◆ **SOURCE DATA**:

........

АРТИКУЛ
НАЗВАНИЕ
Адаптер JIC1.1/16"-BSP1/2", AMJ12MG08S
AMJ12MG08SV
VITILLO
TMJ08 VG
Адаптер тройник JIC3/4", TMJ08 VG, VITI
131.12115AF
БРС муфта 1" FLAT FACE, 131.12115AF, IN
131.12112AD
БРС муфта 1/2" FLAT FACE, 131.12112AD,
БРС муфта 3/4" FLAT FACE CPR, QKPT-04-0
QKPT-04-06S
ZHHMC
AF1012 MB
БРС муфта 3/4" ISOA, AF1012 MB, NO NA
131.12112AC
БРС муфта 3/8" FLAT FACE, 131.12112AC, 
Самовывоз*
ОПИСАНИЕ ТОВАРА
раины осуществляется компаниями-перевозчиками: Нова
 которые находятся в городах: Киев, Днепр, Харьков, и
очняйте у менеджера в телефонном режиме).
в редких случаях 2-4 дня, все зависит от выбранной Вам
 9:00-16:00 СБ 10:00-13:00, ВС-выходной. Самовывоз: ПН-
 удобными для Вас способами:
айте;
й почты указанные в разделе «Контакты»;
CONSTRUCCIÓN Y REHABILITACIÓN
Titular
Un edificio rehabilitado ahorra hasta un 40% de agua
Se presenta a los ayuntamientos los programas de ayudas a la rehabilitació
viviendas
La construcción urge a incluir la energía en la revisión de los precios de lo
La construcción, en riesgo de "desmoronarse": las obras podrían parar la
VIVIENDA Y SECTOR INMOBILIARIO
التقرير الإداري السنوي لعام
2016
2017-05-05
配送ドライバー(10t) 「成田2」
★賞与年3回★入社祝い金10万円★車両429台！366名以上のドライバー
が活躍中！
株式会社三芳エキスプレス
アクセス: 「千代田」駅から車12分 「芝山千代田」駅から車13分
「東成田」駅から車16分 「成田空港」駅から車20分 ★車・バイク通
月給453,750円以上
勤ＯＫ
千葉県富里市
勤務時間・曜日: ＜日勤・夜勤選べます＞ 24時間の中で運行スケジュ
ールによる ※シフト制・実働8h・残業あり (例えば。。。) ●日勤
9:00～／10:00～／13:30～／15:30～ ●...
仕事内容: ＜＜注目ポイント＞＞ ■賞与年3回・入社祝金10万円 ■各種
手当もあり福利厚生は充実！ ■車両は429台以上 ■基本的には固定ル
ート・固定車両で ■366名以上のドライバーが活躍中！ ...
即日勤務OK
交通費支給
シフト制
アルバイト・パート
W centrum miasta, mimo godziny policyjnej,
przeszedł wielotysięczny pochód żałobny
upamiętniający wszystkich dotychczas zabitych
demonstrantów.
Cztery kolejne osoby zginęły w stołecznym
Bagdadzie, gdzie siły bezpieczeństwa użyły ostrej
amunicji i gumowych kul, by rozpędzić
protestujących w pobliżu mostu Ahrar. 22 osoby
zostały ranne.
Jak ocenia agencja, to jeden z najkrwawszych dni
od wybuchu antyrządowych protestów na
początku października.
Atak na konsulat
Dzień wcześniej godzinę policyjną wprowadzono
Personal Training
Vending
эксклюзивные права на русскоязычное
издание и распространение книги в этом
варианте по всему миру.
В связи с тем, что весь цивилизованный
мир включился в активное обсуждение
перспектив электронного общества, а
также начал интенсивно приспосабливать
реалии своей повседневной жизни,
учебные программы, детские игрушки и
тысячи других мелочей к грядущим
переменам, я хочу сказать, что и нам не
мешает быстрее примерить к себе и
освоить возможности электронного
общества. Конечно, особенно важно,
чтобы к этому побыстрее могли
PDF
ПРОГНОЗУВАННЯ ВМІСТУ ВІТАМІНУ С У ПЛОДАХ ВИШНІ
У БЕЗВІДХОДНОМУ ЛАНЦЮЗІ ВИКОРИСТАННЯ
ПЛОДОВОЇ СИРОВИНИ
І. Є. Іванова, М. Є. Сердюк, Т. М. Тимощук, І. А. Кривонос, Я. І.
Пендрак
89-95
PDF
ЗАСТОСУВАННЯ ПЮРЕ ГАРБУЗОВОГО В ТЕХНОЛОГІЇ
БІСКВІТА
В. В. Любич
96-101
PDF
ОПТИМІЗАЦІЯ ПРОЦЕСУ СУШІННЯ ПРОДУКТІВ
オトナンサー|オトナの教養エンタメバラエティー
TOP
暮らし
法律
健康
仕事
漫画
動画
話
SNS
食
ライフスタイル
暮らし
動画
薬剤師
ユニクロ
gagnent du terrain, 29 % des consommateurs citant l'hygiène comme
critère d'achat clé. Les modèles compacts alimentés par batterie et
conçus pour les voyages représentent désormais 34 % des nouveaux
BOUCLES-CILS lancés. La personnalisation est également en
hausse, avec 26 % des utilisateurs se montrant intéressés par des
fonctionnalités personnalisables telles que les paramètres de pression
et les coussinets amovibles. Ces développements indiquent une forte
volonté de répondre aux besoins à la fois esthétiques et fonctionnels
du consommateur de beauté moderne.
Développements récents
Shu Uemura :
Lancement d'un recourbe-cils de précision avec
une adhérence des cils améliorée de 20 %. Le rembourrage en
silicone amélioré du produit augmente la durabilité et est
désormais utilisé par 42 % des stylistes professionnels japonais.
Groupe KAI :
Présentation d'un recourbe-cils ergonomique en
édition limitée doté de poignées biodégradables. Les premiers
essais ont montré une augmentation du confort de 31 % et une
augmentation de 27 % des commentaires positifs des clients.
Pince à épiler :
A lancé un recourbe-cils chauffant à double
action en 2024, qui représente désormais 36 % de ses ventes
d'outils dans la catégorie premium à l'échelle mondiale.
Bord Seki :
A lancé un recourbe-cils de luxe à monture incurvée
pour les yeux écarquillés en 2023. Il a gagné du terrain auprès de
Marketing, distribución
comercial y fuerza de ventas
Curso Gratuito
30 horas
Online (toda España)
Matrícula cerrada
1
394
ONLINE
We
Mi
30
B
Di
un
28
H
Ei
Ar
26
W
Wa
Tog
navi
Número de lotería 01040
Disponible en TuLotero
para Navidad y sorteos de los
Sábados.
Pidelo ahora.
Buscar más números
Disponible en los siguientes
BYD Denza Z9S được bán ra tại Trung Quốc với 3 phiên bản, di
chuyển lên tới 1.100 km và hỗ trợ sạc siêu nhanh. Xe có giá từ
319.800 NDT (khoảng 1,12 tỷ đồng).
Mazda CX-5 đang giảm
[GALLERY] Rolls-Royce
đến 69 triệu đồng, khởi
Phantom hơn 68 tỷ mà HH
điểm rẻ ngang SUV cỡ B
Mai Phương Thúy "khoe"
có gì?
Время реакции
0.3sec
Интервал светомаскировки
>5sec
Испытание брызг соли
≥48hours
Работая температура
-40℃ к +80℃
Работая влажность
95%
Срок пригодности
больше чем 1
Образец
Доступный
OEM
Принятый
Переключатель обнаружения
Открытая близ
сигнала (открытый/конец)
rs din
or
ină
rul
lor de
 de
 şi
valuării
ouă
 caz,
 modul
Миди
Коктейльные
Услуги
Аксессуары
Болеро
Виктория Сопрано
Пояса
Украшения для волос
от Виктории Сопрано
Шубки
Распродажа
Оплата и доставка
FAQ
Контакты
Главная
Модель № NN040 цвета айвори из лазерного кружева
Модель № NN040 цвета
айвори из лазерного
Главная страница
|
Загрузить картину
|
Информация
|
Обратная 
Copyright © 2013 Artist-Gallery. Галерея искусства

........

◆ **REQUIREMENT**:
Copy every line of the data above, character for character, keeping the original order.

◆ **OUTPUT FOR THIS TASK**:
АРТИКУЛ
НАЗВАНИЕ
Адаптер JIC1.1/16"-BSP1/2", AMJ12MG08S
AMJ12MG08SV
VITILLO
TMJ08 VG
Адаптер тройник JIC3/4", TMJ08 VG, VITI
131.12115AF
БРС муфта 1" FLAT FACE, 131.12115AF, IN
131.12112AD
БРС муфта 1/2" FLAT FACE, 131.12112AD,
БРС муфта 3/4" FLAT FACE CPR, QKPT-04-0
QKPT-04-06S
ZHHMC
AF1012 MB
БРС муфта 3/4" ISOA, AF1012 MB, NO NA
131.12112AC
БРС муфта 3/8" FLAT FACE, 131.12112AC, 
Самовывоз*
ОПИСАНИЕ ТОВАРА
раины осуществляется компаниями-перевозчиками: Нова
 которые находятся в городах: Киев, Днепр, Харьков, и
очняйте у менеджера в телефонном режиме).
в редких случаях 2-4 дня, все зависит от выбранной Вам
 9:00-16:00 СБ 10:00-13:00, ВС-выходной. Самовывоз: ПН-
 удобными для Вас способами:
айте;
й почты указанные в разделе «Контакты»;
CONSTRUCCIÓN Y REHABILITACIÓN
Titular
Un edificio rehabilitado ahorra hasta un 40% de agua
Se presenta a los ayuntamientos los programas de ayudas a la rehabilitació
viviendas
La construcción urge a incluir la energía en la revisión de los precios de lo
La construcción, en riesgo de "desmoronarse": las obras podrían parar la
VIVIENDA Y SECTOR INMOBILIARIO
التقرير الإداري السنوي لعام
2016
2017-05-05
配送ドライバー(10t) 「成田2」
★賞与年3回★入社祝い金10万円★車両429台！366名以上のドライバー
が活躍中！
株式会社三芳エキスプレス
アクセス: 「千代田」駅から車12分 「芝山千代田」駅から車13分
「東成田」駅から車16分 「成田空港」駅から車20分 ★車・バイク通
月給453,750円以上
勤ＯＫ
千葉県富里市
勤務時間・曜日: ＜日勤・夜勤選べます＞ 24時間の中で運行スケジュ
ールによる ※シフト制・実働8h・残業あり (例えば。。。) ●日勤
9:00～／10:00～／13:30～／15:30～ ●...
仕事内容: ＜＜注目ポイント＞＞ ■賞与年3回・入社祝金10万円 ■各種
手当もあり福利厚生は充実！ ■車両は429台以上 ■基本的には固定ル
ート・固定車両で ■366名以上のドライバーが活躍中！ ...
即日勤務OK
交通費支給
シフト制
アルバイト・パート
W centrum miasta, mimo godziny policyjnej,
przeszedł wielotysięczny pochód żałobny
upamiętniający wszystkich dotychczas zabitych
demonstrantów.
Cztery kolejne osoby zginęły w stołecznym
Bagdadzie, gdzie siły bezpieczeństwa użyły ostrej
amunicji i gumowych kul, by rozpędzić
protestujących w pobliżu mostu Ahrar. 22 osoby
zostały ranne.
Jak ocenia agencja, to jeden z najkrwawszych dni
od wybuchu antyrządowych protestów na
początku października.
Atak na konsulat
Dzień wcześniej godzinę policyjną wprowadzono
Personal Training
Vending
эксклюзивные права на русскоязычное
издание и распространение книги в этом
варианте по всему миру.
В связи с тем, что весь цивилизованный
мир включился в активное обсуждение
перспектив электронного общества, а
также начал интенсивно приспосабливать
реалии своей повседневной жизни,
учебные программы, детские игрушки и
тысячи других мелочей к грядущим
переменам, я хочу сказать, что и нам не
мешает быстрее примерить к себе и
освоить возможности электронного
общества. Конечно, особенно важно,
чтобы к этому побыстрее могли
PDF
ПРОГНОЗУВАННЯ ВМІСТУ ВІТАМІНУ С У ПЛОДАХ ВИШНІ
У БЕЗВІДХОДНОМУ ЛАНЦЮЗІ ВИКОРИСТАННЯ
ПЛОДОВОЇ СИРОВИНИ
І. Є. Іванова, М. Є. Сердюк, Т. М. Тимощук, І. А. Кривонос, Я. І.
Пендрак
89-95
PDF
ЗАСТОСУВАННЯ ПЮРЕ ГАРБУЗОВОГО В ТЕХНОЛОГІЇ
БІСКВІТА
В. В. Любич
96-101
PDF
ОПТИМІЗАЦІЯ ПРОЦЕСУ СУШІННЯ ПРОДУКТІВ
オトナンサー|オトナの教養エンタメバラエティー
TOP
暮らし
法律
健康
仕事
漫画
動画
話
SNS
食
ライフスタイル
暮らし
動画
薬剤師
ユニクロ
gagnent du terrain, 29 % des consommateurs citant l'hygiène comme
critère d'achat clé. Les modèles compacts alimentés par batterie et
conçus pour les voyages représentent désormais 34 % des nouveaux
BOUCLES-CILS lancés. La personnalisation est également en
hausse, avec 26 % des utilisateurs se montrant intéressés par des
fonctionnalités personnalisables telles que les paramètres de pression
et les coussinets amovibles. Ces développements indiquent une forte
volonté de répondre aux besoins à la fois esthétiques et fonctionnels
du consommateur de beauté moderne.
Développements récents
Shu Uemura :
Lancement d'un recourbe-cils de précision avec
une adhérence des cils améliorée de 20 %. Le rembourrage en
silicone amélioré du produit augmente la durabilité et est
désormais utilisé par 42 % des stylistes professionnels japonais.
Groupe KAI :
Présentation d'un recourbe-cils ergonomique en
édition limitée doté de poignées biodégradables. Les premiers
essais ont montré une augmentation du confort de 31 % et une
augmentation de 27 % des commentaires positifs des clients.
Pince à épiler :
A lancé un recourbe-cils chauffant à double
action en 2024, qui représente désormais 36 % de ses ventes
d'outils dans la catégorie premium à l'échelle mondiale.
Bord Seki :
A lancé un recourbe-cils de luxe à monture incurvée
pour les yeux écarquillés en 2023. Il a gagné du terrain auprès de
Marketing, distribución
comercial y fuerza de ventas
Curso Gratuito
30 horas
Online (toda España)
Matrícula cerrada
1
394
ONLINE
We
Mi
30
B
Di
un
28
H
Ei
Ar
26
W
Wa
Tog
navi
Número de lotería 01040
Disponible en TuLotero
para Navidad y sorteos de los
Sábados.
Pidelo ahora.
Buscar más números
Disponible en los siguientes
BYD Denza Z9S được bán ra tại Trung Quốc với 3 phiên bản, di
chuyển lên tới 1.100 km và hỗ trợ sạc siêu nhanh. Xe có giá từ
319.800 NDT (khoảng 1,12 tỷ đồng).
Mazda CX-5 đang giảm
[GALLERY] Rolls-Royce
đến 69 triệu đồng, khởi
Phantom hơn 68 tỷ mà HH
điểm rẻ ngang SUV cỡ B
Mai Phương Thúy "khoe"
có gì?
Время реакции
0.3sec
Интервал светомаскировки
>5sec
Испытание брызг соли
≥48hours
Работая температура
-40℃ к +80℃
Работая влажность
95%
Срок пригодности
больше чем 1
Образец
Доступный
OEM
Принятый
Переключатель обнаружения
Открытая близ
сигнала (открытый/конец)
rs din
or
ină
rul
lor de
 de
 şi
valuării
ouă
 caz,
 modul
Миди
Коктейльные
Услуги
Аксессуары
Болеро
Виктория Сопрано
Пояса
Украшения для волос
от Виктории Сопрано
Шубки
Распродажа
Оплата и доставка
FAQ
Контакты
Главная
Модель № NN040 цвета айвори из лазерного кружева
Модель № NN040 цвета
айвори из лазерного
Главная страница
|
Загрузить картину
|
Информация
|
Обратная 
Copyright © 2013 Artist-Gallery. Галерея искусства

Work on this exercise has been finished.